__EXERCISE DETAILS__
Copy everything from the start of the data down to the line containing "What is the average value of the fixed_band_eq", swapping each "largest" for "biggest" and leaving all else unchanged.

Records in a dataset
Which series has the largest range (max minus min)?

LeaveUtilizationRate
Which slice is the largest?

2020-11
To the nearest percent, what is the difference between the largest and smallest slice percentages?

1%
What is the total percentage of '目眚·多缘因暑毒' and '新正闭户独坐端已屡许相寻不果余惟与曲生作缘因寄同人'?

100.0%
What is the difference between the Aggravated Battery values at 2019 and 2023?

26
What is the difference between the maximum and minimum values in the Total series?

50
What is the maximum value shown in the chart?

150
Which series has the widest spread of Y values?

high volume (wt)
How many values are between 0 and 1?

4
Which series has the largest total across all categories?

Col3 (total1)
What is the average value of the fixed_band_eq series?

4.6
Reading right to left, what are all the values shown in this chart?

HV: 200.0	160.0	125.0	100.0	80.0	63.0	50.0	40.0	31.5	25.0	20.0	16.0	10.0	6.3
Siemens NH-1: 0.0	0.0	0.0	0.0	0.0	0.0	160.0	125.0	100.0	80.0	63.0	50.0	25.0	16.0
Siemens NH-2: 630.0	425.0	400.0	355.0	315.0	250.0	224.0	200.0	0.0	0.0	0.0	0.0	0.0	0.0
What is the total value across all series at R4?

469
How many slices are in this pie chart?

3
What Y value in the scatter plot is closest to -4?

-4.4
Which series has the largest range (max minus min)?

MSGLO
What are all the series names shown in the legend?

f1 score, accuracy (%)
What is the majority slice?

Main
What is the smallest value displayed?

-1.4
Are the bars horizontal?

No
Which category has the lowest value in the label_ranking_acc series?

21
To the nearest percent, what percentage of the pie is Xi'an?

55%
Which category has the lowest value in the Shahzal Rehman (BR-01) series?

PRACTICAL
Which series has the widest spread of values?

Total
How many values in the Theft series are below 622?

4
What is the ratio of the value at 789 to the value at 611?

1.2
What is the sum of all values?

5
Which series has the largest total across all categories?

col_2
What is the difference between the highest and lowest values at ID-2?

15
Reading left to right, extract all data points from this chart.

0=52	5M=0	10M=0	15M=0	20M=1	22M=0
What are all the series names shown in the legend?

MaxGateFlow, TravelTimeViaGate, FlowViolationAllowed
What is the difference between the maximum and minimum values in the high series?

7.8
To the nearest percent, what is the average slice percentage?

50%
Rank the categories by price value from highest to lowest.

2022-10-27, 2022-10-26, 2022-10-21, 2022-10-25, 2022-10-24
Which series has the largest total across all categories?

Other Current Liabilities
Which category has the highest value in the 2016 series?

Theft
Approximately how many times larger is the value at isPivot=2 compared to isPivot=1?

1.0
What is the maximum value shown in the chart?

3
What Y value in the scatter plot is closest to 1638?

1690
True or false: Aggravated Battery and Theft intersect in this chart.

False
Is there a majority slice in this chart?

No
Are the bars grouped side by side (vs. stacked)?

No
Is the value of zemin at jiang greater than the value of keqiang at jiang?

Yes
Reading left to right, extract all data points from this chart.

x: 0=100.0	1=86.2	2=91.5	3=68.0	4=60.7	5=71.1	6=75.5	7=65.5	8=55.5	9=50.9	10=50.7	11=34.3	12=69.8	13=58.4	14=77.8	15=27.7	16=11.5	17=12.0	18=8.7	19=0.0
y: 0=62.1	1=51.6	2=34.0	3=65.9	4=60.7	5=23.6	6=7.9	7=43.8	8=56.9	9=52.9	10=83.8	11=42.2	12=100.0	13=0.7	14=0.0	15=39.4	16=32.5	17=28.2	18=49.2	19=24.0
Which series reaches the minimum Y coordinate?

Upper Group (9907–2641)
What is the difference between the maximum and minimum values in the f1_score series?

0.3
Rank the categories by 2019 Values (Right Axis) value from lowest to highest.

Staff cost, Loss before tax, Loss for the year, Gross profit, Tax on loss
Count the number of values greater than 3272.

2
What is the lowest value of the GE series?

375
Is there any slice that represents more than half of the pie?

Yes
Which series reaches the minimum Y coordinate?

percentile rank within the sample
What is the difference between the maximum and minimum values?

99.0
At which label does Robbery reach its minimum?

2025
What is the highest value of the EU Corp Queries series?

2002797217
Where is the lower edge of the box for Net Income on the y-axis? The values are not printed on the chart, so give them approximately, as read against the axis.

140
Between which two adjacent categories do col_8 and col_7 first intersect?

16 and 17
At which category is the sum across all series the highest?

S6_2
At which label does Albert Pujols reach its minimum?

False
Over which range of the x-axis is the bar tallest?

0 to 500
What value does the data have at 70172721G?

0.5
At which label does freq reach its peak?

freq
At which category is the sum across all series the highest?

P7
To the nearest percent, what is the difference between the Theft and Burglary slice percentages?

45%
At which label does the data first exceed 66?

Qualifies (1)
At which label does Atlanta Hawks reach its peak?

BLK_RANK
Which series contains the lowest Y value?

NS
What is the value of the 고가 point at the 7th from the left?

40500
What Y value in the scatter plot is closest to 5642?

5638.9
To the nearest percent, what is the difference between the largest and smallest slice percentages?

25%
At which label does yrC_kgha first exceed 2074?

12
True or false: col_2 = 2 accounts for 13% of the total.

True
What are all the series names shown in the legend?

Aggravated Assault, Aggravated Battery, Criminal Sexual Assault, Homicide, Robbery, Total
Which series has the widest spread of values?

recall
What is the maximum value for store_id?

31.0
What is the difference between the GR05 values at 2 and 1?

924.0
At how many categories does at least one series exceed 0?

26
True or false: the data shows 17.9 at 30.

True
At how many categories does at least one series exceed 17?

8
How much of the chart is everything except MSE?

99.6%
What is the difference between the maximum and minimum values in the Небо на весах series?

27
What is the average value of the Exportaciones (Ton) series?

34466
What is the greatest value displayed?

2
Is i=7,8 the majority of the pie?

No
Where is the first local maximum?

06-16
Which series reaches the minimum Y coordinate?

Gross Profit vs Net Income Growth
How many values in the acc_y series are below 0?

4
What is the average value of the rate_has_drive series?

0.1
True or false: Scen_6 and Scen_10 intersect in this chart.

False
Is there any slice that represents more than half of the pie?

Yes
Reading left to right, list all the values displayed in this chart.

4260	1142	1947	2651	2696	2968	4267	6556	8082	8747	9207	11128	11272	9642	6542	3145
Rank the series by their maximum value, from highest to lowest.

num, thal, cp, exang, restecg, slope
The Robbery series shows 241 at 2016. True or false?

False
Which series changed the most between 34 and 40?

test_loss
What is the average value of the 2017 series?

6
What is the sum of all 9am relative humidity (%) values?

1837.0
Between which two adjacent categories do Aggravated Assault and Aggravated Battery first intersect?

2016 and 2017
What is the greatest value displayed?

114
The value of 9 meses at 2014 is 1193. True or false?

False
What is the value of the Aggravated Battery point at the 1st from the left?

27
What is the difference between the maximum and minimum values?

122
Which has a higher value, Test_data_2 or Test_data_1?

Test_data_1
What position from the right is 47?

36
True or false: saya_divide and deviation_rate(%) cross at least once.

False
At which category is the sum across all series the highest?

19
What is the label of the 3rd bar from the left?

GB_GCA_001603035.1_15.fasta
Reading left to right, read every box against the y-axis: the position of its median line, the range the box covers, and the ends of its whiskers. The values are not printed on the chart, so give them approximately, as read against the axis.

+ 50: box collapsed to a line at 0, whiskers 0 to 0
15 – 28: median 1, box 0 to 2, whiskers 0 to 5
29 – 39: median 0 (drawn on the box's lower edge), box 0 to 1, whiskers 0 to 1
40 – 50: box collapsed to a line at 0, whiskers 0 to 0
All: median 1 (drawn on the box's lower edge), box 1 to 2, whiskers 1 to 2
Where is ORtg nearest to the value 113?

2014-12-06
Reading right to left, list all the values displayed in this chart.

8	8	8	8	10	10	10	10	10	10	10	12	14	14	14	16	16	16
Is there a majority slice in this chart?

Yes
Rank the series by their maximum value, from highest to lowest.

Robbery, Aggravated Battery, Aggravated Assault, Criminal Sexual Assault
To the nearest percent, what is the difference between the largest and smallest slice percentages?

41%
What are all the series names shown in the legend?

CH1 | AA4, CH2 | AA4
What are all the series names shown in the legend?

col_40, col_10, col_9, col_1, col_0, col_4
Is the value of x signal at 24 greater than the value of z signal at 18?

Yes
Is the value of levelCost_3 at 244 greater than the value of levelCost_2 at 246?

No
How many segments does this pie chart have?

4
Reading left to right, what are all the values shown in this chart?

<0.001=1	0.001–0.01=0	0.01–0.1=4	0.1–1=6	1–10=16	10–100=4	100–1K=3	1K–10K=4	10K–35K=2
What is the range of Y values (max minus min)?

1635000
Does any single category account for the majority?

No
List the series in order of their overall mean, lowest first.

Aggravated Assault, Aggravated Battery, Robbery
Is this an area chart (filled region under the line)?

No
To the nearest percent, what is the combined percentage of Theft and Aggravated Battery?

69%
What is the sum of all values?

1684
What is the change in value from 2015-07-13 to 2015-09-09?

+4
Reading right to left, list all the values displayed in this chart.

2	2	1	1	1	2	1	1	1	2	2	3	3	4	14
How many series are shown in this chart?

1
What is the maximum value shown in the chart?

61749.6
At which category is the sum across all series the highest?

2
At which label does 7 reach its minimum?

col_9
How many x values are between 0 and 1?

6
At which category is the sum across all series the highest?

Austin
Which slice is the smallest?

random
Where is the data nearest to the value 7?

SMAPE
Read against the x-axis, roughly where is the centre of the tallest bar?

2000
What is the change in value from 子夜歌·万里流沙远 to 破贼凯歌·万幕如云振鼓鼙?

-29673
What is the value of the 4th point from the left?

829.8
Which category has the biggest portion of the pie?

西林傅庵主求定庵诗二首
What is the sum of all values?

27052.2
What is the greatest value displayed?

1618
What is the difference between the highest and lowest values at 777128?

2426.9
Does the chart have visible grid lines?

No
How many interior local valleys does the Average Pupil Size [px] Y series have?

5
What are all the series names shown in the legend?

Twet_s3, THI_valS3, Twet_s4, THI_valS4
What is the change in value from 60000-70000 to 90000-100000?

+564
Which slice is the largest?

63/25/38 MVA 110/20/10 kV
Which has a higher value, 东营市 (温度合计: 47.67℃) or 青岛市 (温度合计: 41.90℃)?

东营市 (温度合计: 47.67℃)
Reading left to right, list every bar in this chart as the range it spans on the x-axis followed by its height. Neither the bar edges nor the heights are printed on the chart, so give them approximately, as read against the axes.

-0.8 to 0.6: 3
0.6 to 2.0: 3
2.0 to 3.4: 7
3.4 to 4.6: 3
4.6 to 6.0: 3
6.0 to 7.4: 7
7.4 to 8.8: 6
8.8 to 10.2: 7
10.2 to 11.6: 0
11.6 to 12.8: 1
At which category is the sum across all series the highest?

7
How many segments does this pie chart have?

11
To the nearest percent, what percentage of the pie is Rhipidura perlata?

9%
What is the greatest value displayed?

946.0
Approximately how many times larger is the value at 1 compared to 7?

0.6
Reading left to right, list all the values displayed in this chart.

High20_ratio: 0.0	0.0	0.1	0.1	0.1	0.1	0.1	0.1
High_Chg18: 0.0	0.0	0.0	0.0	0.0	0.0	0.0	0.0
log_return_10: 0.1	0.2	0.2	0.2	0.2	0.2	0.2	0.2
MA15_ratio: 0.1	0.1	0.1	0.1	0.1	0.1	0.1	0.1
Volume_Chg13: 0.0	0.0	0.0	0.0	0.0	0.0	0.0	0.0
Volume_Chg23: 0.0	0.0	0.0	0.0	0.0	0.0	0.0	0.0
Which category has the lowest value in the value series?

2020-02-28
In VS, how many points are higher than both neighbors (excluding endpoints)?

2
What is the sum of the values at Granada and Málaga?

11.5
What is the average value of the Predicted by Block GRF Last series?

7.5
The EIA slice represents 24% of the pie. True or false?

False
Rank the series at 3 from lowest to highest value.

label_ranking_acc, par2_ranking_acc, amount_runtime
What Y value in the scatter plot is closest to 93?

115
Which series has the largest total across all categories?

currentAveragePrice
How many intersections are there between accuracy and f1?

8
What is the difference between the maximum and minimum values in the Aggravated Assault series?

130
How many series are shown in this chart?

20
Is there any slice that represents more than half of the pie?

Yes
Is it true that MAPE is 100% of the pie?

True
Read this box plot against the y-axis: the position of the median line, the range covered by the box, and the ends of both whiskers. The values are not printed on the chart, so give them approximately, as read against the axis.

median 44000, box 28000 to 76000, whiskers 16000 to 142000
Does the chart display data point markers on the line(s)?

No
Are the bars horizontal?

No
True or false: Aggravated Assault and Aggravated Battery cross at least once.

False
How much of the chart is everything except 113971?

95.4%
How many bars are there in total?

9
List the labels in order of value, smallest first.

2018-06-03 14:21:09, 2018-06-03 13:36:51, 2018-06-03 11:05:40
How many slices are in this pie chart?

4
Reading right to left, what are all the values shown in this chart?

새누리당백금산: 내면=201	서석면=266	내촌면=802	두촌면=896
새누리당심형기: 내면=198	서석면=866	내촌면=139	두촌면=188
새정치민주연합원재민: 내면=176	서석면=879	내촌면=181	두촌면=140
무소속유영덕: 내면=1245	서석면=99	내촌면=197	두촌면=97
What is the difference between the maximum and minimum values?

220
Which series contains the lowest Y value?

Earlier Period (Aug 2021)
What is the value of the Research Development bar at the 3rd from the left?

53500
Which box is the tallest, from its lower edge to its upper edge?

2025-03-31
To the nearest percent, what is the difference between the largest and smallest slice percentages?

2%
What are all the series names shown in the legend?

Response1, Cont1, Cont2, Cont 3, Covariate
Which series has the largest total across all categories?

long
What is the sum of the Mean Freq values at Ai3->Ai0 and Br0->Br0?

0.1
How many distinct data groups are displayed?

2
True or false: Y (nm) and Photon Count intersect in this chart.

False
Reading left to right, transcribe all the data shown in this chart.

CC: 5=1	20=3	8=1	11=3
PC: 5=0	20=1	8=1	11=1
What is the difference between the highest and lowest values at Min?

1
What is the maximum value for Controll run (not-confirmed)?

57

__RESPONSE TO THIS TASK__
Which series has the biggest range (max minus min)?

LeaveUtilizationRate
Which slice is the biggest?

2020-11
To the nearest percent, what is the difference between the biggest and smallest slice percentages?

1%
What is the total percentage of '目眚·多缘因暑毒' and '新正闭户独坐端已屡许相寻不果余惟与曲生作缘因寄同人'?

100.0%
What is the difference between the Aggravated Battery values at 2019 and 2023?

26
What is the difference between the maximum and minimum values in the Total series?

50
What is the maximum value shown in the chart?

150
Which series has the widest spread of Y values?

high volume (wt)
How many values are between 0 and 1?

4
Which series has the biggest total across all categories?

Col3 (total1)
What is the average value of the fixed_band_eq series?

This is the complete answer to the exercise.